▶ **TESTO FORNITO**
____

Un talento cristallino e il nodo del riscatto
Per Luciano Spalletti, lo svedese rappresenta l’identikit perfetto dell’esterno moderno: fisico imponente, buona tecnica di base e una capacità innata di attaccare lo spazio. Il tecnico toscano sembra aver già deciso che, dal punto di vista puramente calcistico, Holm merita la riconferma. Tuttavia, la volontà dell'allenatore si scontra con le rigide logiche di bilancio della Continassa. Il riscatto pattuito con il Bologna, fissato a una cifra vicina ai 18 milioni di euro tra parte fissa e bonus, viene considerato attualmente proibitivo dalla dirigenza bianconera, soprattutto alla luce dello scarso minutaggio accumulato finora. L’idea della società sarebbe quella di rinegoziare i termini dell’accordo, cercando di abbassare le pretese del club emiliano per rendere l’investimento più sostenibile e, soprattutto, meno rischioso a lungo termine.

____

▶ **Dati raccolti**
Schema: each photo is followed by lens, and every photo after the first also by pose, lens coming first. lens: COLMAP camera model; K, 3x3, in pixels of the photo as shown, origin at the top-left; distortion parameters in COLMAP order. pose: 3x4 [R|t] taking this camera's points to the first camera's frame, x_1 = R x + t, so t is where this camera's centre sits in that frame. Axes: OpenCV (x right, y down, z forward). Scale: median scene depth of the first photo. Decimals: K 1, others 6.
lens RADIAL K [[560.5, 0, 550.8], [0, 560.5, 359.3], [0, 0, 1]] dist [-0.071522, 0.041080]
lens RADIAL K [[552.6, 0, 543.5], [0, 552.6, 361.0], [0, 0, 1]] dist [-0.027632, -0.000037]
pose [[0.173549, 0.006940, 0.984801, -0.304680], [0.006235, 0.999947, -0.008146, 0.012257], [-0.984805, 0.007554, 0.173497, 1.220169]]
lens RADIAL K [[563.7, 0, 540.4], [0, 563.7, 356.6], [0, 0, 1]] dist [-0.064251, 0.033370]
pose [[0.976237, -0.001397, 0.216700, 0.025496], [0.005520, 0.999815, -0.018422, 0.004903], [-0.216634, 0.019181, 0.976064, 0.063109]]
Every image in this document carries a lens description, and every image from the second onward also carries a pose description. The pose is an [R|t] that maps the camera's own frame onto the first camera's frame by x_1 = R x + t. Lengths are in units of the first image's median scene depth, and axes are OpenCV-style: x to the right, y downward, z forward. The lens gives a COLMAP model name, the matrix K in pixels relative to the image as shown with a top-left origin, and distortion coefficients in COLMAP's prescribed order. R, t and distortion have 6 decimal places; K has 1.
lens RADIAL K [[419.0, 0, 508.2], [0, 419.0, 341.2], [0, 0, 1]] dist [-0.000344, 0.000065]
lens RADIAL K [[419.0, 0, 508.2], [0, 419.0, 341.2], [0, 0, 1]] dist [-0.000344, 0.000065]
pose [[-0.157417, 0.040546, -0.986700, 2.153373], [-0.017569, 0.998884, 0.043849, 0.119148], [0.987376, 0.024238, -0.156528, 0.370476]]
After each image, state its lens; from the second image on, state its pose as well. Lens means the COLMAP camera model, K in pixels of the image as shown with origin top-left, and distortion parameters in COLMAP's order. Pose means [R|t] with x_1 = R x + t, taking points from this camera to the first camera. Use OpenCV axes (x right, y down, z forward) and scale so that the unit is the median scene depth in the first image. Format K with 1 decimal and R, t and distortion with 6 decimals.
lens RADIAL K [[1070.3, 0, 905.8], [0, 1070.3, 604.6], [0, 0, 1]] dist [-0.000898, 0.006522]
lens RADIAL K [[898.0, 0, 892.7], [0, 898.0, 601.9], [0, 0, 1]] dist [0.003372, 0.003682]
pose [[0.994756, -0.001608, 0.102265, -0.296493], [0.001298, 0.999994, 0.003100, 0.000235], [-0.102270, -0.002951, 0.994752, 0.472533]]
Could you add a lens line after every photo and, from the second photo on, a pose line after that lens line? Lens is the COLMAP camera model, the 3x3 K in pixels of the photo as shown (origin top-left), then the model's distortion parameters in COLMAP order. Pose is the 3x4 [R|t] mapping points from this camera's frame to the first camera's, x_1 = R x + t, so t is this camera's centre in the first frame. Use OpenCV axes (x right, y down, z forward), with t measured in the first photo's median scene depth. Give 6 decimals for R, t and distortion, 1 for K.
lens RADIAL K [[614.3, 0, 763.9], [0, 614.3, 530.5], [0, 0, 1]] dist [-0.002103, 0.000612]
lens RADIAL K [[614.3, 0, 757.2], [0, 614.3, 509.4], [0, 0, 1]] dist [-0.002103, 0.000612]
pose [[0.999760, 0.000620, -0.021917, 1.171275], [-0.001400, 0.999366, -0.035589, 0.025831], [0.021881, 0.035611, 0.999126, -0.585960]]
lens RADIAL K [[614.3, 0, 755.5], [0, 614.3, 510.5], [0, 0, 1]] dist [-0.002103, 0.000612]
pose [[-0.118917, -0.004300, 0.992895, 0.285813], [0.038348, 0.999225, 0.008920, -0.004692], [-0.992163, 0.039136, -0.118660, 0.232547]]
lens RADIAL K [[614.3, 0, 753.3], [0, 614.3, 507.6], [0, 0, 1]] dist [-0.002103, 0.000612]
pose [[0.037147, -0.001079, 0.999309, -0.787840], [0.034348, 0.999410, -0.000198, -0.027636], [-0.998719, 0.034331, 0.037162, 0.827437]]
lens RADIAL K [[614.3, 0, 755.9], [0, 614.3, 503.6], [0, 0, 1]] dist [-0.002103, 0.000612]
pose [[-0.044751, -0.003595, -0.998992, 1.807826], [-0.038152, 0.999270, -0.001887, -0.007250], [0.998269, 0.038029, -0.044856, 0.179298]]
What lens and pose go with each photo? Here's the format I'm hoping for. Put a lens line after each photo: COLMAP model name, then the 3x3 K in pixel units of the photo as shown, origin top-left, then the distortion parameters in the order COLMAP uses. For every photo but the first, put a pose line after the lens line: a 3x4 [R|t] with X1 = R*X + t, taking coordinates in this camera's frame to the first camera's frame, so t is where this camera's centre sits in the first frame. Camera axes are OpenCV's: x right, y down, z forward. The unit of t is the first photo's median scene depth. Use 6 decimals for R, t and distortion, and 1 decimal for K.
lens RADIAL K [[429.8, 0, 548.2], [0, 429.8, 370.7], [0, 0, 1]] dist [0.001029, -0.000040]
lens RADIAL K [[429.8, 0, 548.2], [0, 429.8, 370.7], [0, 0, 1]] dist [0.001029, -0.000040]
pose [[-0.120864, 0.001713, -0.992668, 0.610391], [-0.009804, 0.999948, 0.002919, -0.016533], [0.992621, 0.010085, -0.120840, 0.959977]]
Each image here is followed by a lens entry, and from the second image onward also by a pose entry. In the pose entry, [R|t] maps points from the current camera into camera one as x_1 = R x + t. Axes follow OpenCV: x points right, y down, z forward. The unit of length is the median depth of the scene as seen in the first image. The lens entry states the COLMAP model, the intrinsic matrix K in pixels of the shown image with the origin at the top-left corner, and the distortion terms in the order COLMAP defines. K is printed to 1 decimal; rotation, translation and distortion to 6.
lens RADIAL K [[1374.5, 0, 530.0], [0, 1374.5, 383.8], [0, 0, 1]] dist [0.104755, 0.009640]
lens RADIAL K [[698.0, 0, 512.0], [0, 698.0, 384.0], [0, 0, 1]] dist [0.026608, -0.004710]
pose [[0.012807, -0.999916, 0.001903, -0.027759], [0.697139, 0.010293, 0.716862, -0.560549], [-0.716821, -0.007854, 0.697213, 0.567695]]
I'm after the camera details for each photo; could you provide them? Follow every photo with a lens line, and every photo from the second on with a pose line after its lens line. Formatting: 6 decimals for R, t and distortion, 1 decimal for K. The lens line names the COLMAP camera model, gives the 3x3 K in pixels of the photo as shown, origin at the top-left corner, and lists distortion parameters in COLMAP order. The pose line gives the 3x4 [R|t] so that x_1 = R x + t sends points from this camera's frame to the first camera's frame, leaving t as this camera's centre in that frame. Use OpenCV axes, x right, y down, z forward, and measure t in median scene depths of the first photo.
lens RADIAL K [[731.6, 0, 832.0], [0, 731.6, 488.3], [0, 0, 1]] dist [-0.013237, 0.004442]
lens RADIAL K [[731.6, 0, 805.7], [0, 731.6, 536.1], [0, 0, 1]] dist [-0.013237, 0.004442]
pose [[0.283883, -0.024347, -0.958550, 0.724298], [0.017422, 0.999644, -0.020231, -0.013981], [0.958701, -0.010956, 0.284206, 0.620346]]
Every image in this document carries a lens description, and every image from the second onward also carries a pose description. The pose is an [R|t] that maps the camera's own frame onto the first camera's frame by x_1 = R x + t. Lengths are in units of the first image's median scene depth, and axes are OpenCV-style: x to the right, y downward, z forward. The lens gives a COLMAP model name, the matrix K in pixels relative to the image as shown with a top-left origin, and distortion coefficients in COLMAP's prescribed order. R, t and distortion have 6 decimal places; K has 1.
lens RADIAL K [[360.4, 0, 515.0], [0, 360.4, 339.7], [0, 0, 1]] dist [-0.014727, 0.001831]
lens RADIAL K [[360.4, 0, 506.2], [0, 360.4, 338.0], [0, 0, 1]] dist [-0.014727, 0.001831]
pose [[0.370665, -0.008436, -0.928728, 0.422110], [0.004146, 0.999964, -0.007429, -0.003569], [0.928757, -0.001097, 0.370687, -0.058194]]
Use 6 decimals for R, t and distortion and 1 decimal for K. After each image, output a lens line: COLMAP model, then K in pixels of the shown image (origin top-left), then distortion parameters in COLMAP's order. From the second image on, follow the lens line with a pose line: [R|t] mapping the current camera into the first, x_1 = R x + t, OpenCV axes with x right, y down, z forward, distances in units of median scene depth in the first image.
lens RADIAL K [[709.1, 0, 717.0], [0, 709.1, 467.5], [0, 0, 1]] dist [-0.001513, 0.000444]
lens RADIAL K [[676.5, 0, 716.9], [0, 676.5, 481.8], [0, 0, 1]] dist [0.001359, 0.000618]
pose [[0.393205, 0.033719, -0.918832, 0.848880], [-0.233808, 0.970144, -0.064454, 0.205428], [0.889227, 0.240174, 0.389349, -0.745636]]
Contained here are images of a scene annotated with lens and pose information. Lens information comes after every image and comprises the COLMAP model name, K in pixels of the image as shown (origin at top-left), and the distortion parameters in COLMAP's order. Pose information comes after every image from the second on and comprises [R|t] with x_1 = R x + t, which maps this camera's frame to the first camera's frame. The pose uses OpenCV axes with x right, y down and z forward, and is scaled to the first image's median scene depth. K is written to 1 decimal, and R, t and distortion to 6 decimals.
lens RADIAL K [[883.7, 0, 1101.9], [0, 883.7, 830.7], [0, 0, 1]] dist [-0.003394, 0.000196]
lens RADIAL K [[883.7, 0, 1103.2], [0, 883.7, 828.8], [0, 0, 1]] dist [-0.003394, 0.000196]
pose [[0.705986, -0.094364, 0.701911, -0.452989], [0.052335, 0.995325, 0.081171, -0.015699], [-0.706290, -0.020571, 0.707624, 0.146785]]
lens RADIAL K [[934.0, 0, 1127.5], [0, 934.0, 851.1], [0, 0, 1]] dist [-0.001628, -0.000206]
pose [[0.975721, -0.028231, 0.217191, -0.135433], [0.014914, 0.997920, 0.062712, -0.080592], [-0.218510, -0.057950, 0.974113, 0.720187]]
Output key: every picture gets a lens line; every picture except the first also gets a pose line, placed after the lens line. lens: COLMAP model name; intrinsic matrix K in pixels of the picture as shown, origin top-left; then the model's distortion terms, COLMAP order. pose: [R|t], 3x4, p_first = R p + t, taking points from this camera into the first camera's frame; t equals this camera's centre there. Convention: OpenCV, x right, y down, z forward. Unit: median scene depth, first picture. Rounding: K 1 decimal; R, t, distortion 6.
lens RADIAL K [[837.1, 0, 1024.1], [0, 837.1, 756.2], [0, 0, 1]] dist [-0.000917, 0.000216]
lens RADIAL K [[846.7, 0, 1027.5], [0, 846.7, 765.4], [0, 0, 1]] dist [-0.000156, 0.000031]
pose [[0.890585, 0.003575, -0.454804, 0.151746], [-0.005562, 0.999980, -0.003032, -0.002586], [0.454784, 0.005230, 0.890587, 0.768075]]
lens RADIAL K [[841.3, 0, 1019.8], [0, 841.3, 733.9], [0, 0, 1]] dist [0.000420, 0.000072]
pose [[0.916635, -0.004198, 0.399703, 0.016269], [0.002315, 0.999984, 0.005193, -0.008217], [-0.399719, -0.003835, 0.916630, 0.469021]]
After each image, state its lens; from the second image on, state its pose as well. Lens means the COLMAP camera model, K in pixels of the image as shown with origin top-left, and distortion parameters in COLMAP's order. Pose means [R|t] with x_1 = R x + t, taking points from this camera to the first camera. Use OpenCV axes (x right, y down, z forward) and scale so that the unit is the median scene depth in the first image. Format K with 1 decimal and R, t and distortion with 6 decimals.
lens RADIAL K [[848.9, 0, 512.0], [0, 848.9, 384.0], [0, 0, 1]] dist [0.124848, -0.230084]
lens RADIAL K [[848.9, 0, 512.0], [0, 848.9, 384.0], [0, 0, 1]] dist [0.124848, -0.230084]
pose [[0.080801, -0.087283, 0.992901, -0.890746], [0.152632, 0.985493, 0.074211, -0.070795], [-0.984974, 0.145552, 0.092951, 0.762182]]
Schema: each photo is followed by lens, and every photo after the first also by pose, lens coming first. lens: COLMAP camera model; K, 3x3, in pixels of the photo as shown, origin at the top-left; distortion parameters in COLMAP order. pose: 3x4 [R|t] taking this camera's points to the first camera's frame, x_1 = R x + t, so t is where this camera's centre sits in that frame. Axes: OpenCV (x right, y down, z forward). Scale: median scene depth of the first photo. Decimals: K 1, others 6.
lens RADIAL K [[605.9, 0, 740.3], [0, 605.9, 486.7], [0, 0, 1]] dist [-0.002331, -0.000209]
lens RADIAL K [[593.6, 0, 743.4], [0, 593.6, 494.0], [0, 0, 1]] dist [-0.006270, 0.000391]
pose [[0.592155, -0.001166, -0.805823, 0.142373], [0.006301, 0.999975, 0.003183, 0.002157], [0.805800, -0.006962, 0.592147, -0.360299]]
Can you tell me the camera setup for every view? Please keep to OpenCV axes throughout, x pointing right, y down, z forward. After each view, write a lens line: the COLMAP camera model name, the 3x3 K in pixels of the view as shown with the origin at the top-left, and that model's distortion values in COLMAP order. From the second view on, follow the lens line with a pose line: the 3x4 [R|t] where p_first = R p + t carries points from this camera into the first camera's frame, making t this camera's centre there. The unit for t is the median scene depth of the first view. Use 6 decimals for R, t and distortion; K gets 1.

____

▶ **ISTRUZIONI DEL COMPITO**
• 1. Copia dal testo sul riscatto di Holm il passo che comincia con "Un talento cristallino" e prosegue fino a "a lungo termine.".
• 2. Stabilisci se le affermazioni seguenti concordano con il testo sul riscatto di Holm. Per ciascuna rispondi sì o no e cita le parole del testo che lo dimostrano.
(a) Dal punto di vista calcistico, Spalletti sembra ritenere che Holm meriti la riconferma.
(b) Il riscatto concordato con il Bologna è fissato a circa 25 milioni di euro.
(c) La società vorrebbe rinegoziare per abbassare le pretese del Bologna.
• 3. Riprendi il testo sul riscatto di Holm e proseguilo subito dopo la sua ultima frase.
I dati non hanno alcun ruolo in questo lavoro.

▶ **ESERCIZI SVOLTI**
• 1.
Un talento cristallino e il nodo del riscatto
Per Luciano Spalletti, lo svedese rappresenta l’identikit perfetto dell’esterno moderno: fisico imponente, buona tecnica di base e una capacità innata di attaccare lo spazio. Il tecnico toscano sembra aver già deciso che, dal punto di vista puramente calcistico, Holm merita la riconferma. Tuttavia, la volontà dell'allenatore si scontra con le rigide logiche di bilancio della Continassa. Il riscatto pattuito con il Bologna, fissato a una cifra vicina ai 18 milioni di euro tra parte fissa e bonus, viene considerato attualmente proibitivo dalla dirigenza bianconera, soprattutto alla luce dello scarso minutaggio accumulato finora. L’idea della società sarebbe quella di rinegoziare i termini dell’accordo, cercando di abbassare le pretese del club emiliano per rendere l’investimento più sostenibile e, soprattutto, meno rischioso a lungo termine.

• 2.
(a) Sì: «Il tecnico toscano sembra aver già deciso che, dal punto di vista puramente calcistico, Holm merita la riconferma.»
(b) No: «fissato a una cifra vicina ai 18 milioni di euro tra parte fissa e bonus»
(c) Sì: «L’idea della società sarebbe quella di rinegoziare i termini dell’accordo, cercando di abbassare le pretese del club emiliano»

• 3.
L'ombra degli infortuni: serve continuità
Nonostante la fiducia incrollabile del mister, c’è un dato che gela gli entusiasmi e impone una riflessione profonda: la tenuta fisica. Da quando è approdato a Torino, Emil Holm ha collezionato solo 184 minuti complessivi. A pesare come un macigno sono i 46 giorni trascorsi in infermeria, un tempo infinito per una squadra impegnata su più fronti. Quello rimediato nell'ultima uscita è il quarto infortunio muscolare della stagione tra l'esperienza in Emilia e quella all'ombra della Mole. Sebbene gli esami strumentali abbiano scongiurato lesioni gravi, parlando di un sovraccarico al polpaccio, il trend non può essere ignorato. La Juventus ha bisogno di guerrieri pronti alla battaglia ogni tre giorni: Holm dovrà dimostrare in questo finale di stagione di aver superato i propri limiti fisici per guadagnarsi la conferma definitiva.